假定正确的SPARQL查询（Wikidata）不会在Python中产生任何结果

2024-05-19 17:03:35 发布

男 | 程序猿一只，喜欢编程写python代码。

编辑：当我使用

print("Result", result)

…我得到这个输出：

Result <sparql._ResultsParser object at 0x7f05adbc9668>

…但我不知道这是否意味着格式有问题

编辑2：在另一个关于wikidata的请求之后，多亏了这个线程中的注释，我得出结论，为每个关系查询wikidata是不可行的。因此，我最终下载了一个所有属性的列表，其中包含了它们的英文标签、描述和altlabel，并执行了“离线”搜索。如果需要，倒排索引将进一步提高性能。Wikidata中的属性数量相对较少。以下是您可以在官方SPARQL API中运行的查询，以查看结果：

SELECT ?property ?propertyLabel ?propertyDescription (GROUP_CONCAT(DISTINCT(?altLabel); separator = ", ") AS ?altLabel_list) WHERE {
    ?property a wikibase:Property .
    OPTIONAL { ?property skos:altLabel ?altLabel . FILTER (lang(?altLabel) = "en") }
    SERVICE wikibase:label { bd:serviceParam wikibase:language "en" .}
 }
GROUP BY ?property ?propertyLabel ?propertyDescription

下面是我的Python程序内部的外观，包括满足我需要的解析。我知道查询中的大多数前缀都是不必要的，但它们也不会造成伤害：

from SPARQLWrapper import SPARQLWrapper, JSON
from datetime import datetime

File_object = open(r"/home/YOUR_NAME/PycharmProjects/Proj/data_files/wikidata_relation_labels.txt", "r+")
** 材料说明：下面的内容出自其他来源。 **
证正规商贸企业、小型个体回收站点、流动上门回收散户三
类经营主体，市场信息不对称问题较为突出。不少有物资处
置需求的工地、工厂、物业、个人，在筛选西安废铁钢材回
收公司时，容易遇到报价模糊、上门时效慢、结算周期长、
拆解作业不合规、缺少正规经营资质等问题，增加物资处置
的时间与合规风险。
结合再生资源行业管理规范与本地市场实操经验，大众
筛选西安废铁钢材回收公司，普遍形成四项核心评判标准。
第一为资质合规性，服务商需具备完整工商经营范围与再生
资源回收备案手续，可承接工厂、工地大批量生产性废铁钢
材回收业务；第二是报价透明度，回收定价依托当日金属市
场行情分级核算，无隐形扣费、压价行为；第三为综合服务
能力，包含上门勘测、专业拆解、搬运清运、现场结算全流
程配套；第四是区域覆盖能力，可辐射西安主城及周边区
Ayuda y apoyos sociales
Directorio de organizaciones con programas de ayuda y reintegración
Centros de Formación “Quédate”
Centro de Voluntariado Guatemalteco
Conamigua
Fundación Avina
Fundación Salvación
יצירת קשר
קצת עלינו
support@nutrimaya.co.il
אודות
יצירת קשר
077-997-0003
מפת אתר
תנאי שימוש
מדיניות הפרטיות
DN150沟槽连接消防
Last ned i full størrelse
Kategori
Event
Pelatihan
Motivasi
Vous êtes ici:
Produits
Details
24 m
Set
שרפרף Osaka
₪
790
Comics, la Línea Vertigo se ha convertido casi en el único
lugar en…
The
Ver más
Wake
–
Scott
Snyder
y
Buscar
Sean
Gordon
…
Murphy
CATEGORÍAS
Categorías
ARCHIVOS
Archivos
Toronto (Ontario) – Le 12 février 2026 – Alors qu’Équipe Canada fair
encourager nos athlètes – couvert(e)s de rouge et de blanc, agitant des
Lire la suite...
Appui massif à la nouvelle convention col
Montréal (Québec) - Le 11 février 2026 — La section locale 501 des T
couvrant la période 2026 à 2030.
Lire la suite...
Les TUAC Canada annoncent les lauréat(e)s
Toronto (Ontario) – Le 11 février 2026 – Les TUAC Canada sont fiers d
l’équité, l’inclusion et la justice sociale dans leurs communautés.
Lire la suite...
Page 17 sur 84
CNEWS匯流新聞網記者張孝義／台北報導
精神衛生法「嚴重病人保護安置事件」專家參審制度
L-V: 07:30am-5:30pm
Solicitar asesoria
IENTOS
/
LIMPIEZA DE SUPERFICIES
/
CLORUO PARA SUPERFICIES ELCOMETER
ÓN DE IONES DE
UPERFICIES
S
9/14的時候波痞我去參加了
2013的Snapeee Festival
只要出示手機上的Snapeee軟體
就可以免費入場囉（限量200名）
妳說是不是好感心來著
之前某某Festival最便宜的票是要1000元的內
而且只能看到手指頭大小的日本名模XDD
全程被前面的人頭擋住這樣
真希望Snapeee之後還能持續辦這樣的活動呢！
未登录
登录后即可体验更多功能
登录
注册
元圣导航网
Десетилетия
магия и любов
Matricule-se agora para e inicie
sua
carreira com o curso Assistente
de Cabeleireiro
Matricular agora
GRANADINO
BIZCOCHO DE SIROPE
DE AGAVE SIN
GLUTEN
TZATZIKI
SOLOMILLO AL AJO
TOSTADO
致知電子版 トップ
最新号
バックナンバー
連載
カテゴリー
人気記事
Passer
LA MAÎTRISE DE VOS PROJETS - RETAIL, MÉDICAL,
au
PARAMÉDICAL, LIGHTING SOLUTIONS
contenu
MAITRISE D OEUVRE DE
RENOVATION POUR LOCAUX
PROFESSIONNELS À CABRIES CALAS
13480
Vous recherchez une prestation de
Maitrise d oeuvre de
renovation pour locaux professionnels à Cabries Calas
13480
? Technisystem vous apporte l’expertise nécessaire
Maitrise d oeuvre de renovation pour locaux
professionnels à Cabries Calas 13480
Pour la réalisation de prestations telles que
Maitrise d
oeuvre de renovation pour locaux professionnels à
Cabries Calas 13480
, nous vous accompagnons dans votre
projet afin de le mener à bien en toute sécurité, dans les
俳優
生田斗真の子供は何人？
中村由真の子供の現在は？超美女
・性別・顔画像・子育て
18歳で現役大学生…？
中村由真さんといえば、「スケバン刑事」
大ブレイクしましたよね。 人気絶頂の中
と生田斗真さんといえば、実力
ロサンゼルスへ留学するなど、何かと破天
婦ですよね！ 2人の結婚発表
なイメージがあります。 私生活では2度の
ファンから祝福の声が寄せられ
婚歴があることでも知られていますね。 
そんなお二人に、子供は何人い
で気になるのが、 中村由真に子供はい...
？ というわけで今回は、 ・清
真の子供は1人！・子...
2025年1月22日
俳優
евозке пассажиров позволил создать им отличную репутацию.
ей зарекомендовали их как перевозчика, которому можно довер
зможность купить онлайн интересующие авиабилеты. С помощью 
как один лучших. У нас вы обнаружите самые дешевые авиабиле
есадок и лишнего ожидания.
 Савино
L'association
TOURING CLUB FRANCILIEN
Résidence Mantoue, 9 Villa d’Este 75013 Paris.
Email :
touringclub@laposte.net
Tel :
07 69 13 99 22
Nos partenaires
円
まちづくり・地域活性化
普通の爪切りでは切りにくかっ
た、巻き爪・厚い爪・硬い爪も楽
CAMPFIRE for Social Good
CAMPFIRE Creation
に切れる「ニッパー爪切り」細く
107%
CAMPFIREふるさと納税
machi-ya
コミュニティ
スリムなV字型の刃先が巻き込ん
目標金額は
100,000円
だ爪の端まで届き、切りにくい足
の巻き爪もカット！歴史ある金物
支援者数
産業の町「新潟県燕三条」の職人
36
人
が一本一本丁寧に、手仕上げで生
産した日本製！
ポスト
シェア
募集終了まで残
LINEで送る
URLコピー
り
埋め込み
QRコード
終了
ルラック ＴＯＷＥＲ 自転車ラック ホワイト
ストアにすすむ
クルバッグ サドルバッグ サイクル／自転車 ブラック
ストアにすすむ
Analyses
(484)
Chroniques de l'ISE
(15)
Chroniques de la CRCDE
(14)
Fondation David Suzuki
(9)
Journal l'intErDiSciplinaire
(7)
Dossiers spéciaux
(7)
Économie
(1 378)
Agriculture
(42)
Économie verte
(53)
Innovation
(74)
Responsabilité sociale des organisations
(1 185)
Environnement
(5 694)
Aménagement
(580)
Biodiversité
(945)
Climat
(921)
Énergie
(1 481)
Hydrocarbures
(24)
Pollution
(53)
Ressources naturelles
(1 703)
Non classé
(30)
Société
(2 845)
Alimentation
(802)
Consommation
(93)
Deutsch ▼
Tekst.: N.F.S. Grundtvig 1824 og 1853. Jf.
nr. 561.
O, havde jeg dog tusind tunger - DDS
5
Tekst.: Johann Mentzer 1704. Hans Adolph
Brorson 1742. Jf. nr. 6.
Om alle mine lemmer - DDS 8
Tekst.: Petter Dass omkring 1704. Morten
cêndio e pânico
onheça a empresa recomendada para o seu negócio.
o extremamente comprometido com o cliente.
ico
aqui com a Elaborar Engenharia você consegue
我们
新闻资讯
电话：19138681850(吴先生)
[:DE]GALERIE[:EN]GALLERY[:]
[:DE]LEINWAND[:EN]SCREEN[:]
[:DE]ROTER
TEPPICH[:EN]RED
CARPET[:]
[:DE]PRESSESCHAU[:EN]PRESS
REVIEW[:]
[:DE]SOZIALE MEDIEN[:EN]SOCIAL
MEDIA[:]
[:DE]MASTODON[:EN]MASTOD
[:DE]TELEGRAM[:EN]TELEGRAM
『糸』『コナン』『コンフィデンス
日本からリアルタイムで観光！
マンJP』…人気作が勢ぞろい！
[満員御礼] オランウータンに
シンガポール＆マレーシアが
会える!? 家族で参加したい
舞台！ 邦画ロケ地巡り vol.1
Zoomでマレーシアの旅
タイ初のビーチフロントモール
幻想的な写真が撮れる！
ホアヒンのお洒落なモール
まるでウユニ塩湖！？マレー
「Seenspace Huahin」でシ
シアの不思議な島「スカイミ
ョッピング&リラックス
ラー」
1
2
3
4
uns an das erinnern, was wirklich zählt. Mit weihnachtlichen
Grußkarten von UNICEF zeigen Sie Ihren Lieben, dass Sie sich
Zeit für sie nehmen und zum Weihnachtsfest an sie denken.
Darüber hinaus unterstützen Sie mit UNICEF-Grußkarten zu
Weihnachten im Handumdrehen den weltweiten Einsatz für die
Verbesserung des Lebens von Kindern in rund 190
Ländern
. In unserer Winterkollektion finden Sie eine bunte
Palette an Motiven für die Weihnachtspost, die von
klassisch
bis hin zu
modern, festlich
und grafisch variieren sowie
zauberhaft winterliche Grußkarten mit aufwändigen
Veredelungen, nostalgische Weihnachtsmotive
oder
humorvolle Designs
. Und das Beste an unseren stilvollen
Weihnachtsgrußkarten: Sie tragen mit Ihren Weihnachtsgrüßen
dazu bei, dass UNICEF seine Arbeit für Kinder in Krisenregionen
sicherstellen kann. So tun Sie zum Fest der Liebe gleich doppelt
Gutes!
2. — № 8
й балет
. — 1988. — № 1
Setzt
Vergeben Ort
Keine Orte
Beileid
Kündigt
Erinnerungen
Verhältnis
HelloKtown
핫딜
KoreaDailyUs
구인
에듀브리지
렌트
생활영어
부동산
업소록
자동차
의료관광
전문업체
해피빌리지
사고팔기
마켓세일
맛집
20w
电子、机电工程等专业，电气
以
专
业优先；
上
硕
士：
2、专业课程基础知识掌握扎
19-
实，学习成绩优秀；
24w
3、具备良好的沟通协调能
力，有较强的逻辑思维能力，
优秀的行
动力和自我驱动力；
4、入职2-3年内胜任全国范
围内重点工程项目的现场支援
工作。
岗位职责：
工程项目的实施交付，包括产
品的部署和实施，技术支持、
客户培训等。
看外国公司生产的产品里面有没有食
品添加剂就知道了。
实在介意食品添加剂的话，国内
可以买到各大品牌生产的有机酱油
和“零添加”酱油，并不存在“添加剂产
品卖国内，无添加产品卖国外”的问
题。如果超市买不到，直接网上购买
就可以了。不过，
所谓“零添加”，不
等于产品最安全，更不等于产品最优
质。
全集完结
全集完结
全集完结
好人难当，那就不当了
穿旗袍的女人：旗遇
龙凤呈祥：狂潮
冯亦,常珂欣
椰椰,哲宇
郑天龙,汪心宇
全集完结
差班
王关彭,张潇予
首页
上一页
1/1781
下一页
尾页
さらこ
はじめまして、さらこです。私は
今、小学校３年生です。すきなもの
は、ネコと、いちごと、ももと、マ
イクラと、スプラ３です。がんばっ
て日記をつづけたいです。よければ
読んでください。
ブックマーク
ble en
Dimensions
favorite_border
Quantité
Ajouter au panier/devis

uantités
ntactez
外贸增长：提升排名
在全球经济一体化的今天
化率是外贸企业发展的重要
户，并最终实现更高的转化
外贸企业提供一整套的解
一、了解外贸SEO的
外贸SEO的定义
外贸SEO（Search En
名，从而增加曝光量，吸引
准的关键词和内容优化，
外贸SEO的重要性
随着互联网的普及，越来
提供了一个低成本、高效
# https://stackoverflow.com/questions/30755625/urlerror-with-sparqlwrapper-at-sparql-query-convert
sparql = SPARQLWrapper("https://query.wikidata.org/sparql", agent="Mozilla/5.0 (X11; Linux x86_64) AppleWebKit/537.11 "
                                                                  "(KHTML, like Gecko) Chrome/23.0.1271.64 "
                                                                  "Safari/537.11")
sparql.setQuery("""PREFIX wd: <http://www.wikidata.org/entity/>
PREFIX wds: <http://www.wikidata.org/entity/statement/>
PREFIX wdv: <http://www.wikidata.org/value/>
PREFIX wdt: <http://www.wikidata.org/prop/direct/>
PREFIX wikibase: <http://wikiba.se/ontology#>
PREFIX p: <http://www.wikidata.org/prop/>
PREFIX ps: <http://www.wikidata.org/prop/statement/>
PREFIX pq: <http://www.wikidata.org/prop/qualifier/>
PREFIX rdfs: <http://www.w3.org/2000/01/rdf-schema#>
PREFIX bd: <http://www.bigdata.com/rdf#>
PREFIX skos:  <http://www.w3.org/2004/02/skos/core#>
PREFIX rdf:   <http://www.w3.org/1999/02/22-rdf-syntax-ns#>
SELECT ?property ?propertyLabel ?propertyDescription (GROUP_CONCAT(DISTINCT(?altLabel); separator = ", ") AS ?altLabel_list) WHERE {
    ?property a wikibase:Property .
    OPTIONAL { ?property skos:altLabel ?altLabel . FILTER (lang(?altLabel) = "en") }
    SERVICE wikibase:label { bd:serviceParam wikibase:language "en" .}
 }
GROUP BY ?property ?propertyLabel ?propertyDescription
""")
sparql.setReturnFormat(JSON)
results = sparql.query().convert()
dateTimeObj = datetime.now()
print("timestamp: ", print(dateTimeObj))
for result in results["results"]["bindings"]:
    p_id = p_label = p_description = p_alt_labels = ""
    if result["property"]["value"]:
        p_id = result["property"]["value"].rsplit('/', 1)[1]
    if result["propertyLabel"]["value"]:
        p_label = result['propertyLabel']['value']
    # why all these "if"s? Because some properties have no description.
    if "propertyDescription" in result:
        if result["propertyDescription"]["value"]:
            p_description = result['propertyDescription']['value']
    if result["altLabel_list"]["value"]:
        p_alt_labels = result["altLabel_list"]["value"]
    File_object.write(p_id + " | " + p_label + " | " + p_description + " | " + p_alt_labels + "\n")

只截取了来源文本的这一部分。